-- start Materials provided --

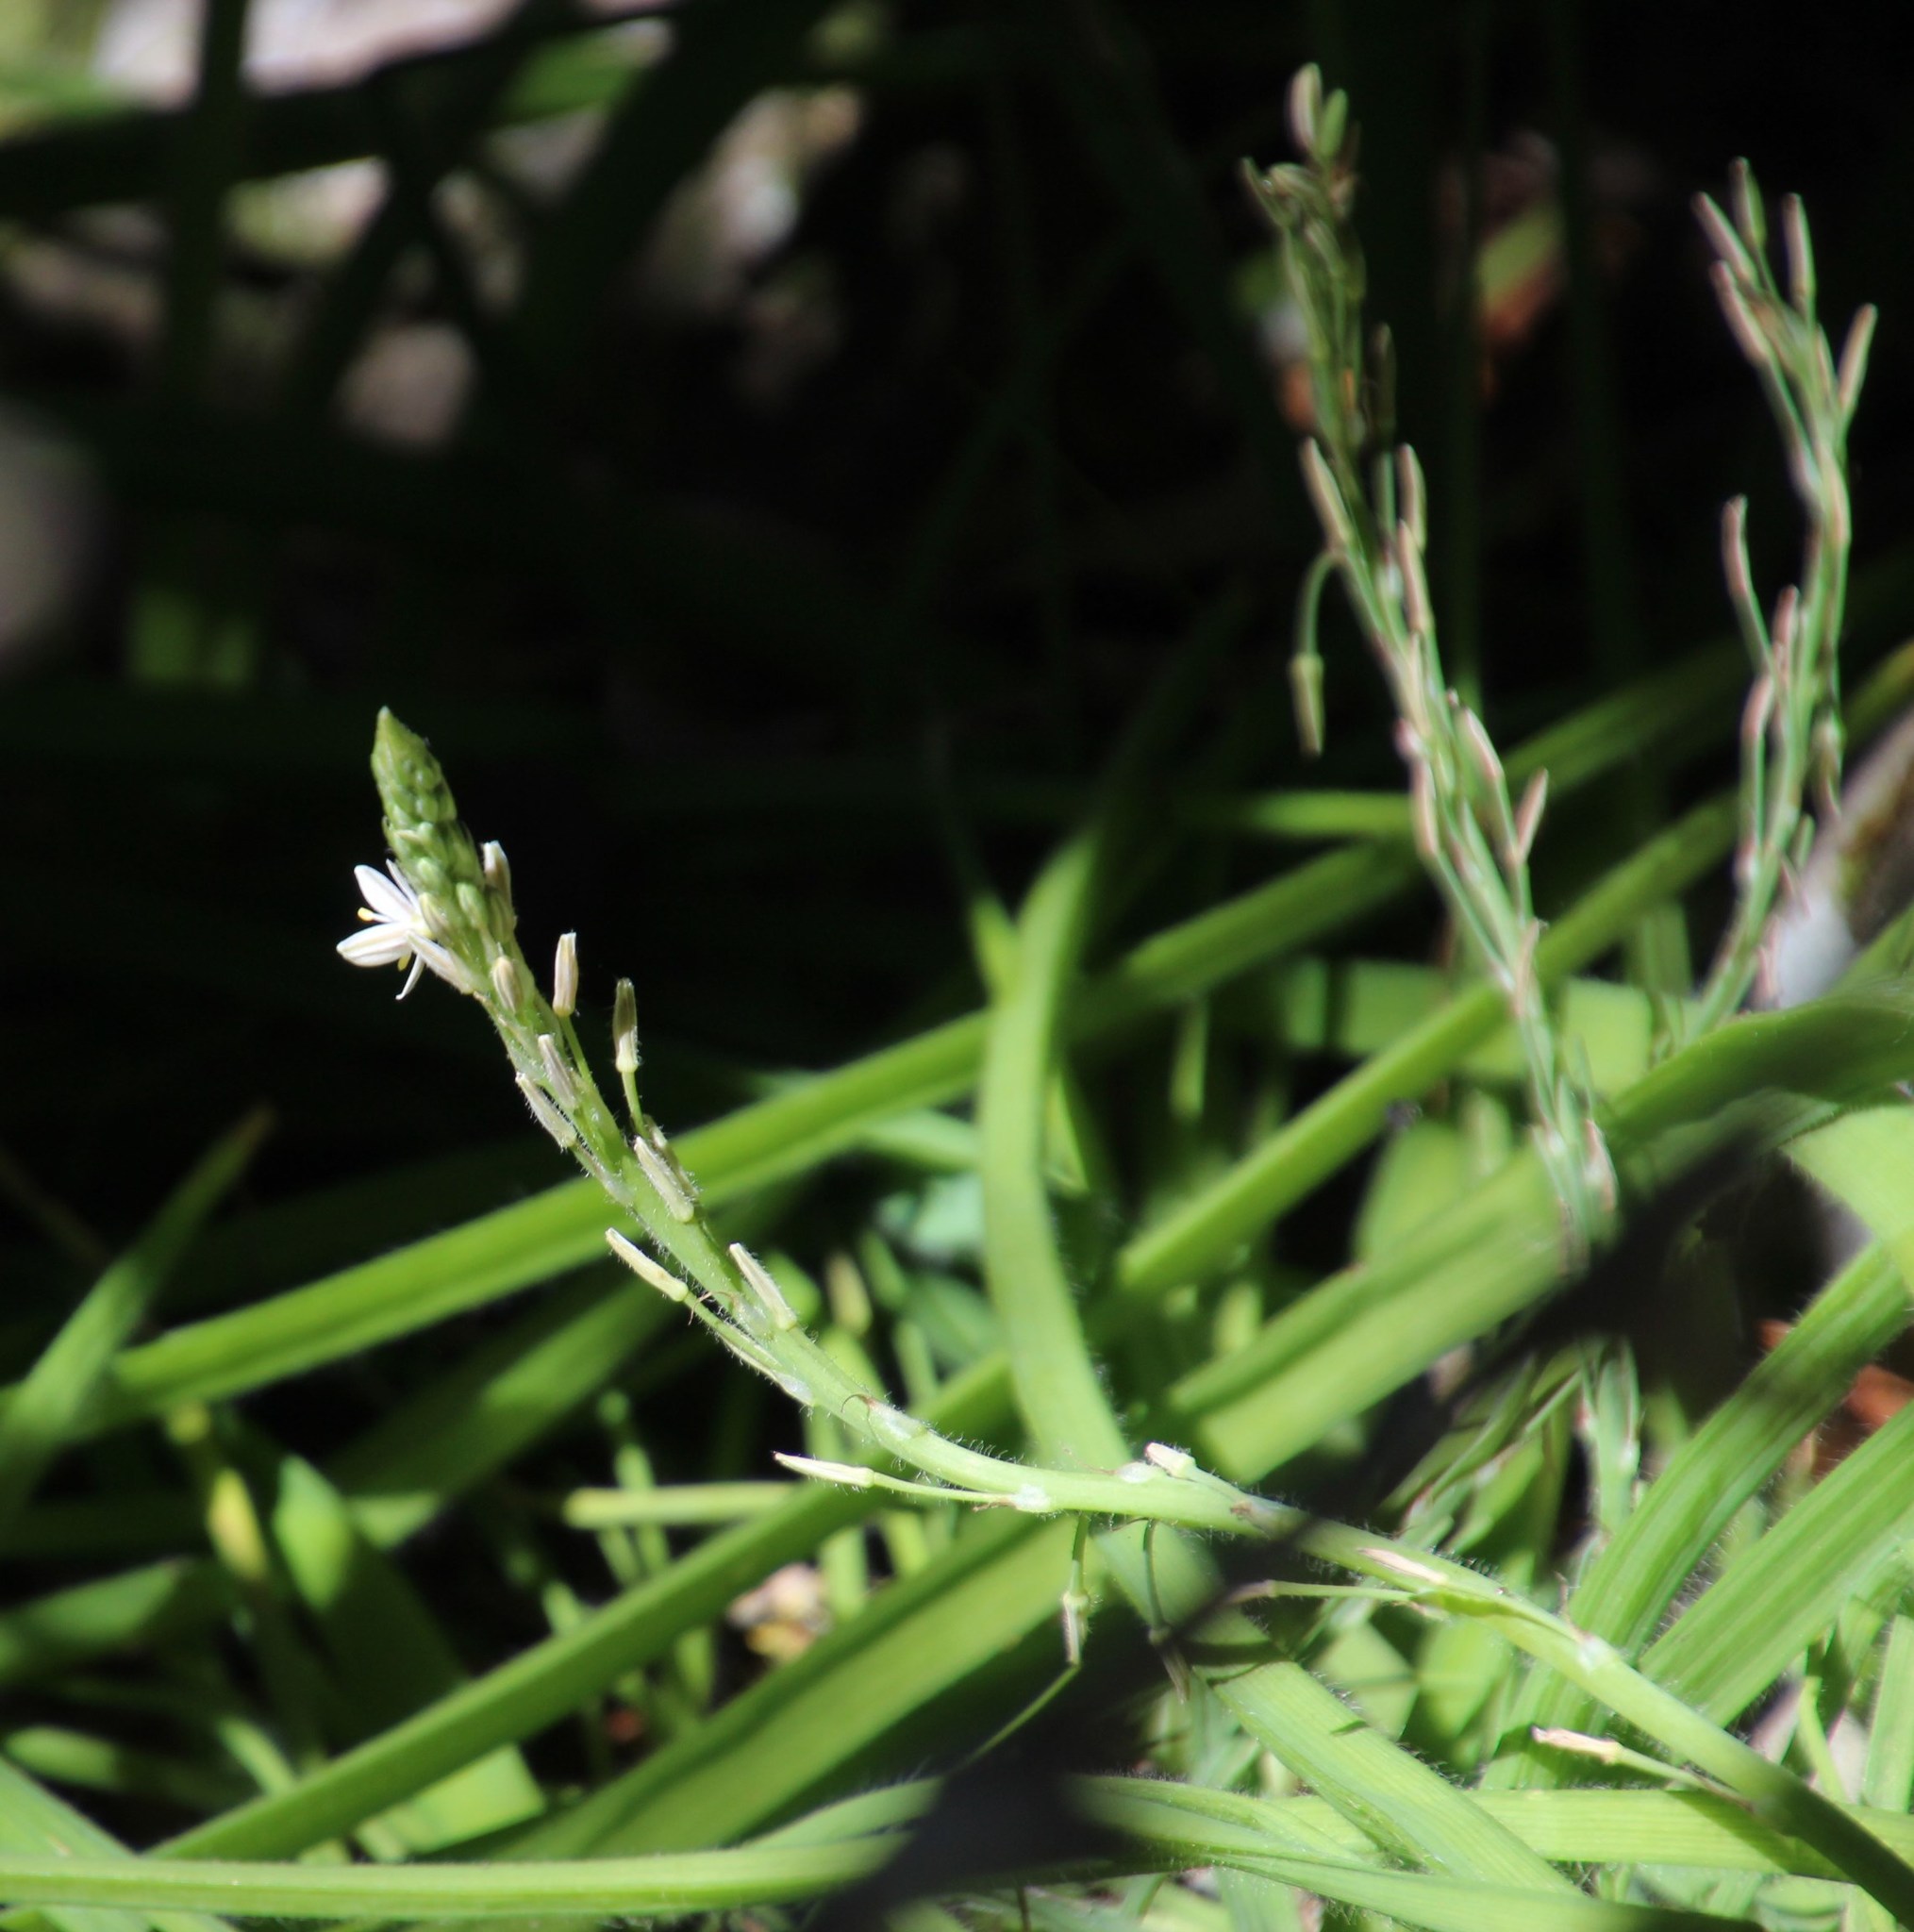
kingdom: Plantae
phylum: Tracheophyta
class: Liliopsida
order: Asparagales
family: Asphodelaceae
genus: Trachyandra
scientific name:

-- end Materials provided --

**Task objective**.
Can you write out every item above again with "scientific name" replaced by "binomial name", leaving all else unchanged and the pictures out?

**Reply**.
kingdom: Plantae
phylum: Tracheophyta
class: Liliopsida
order: Asparagales
family: Asphodelaceae
genus: Trachyandra
binomial name:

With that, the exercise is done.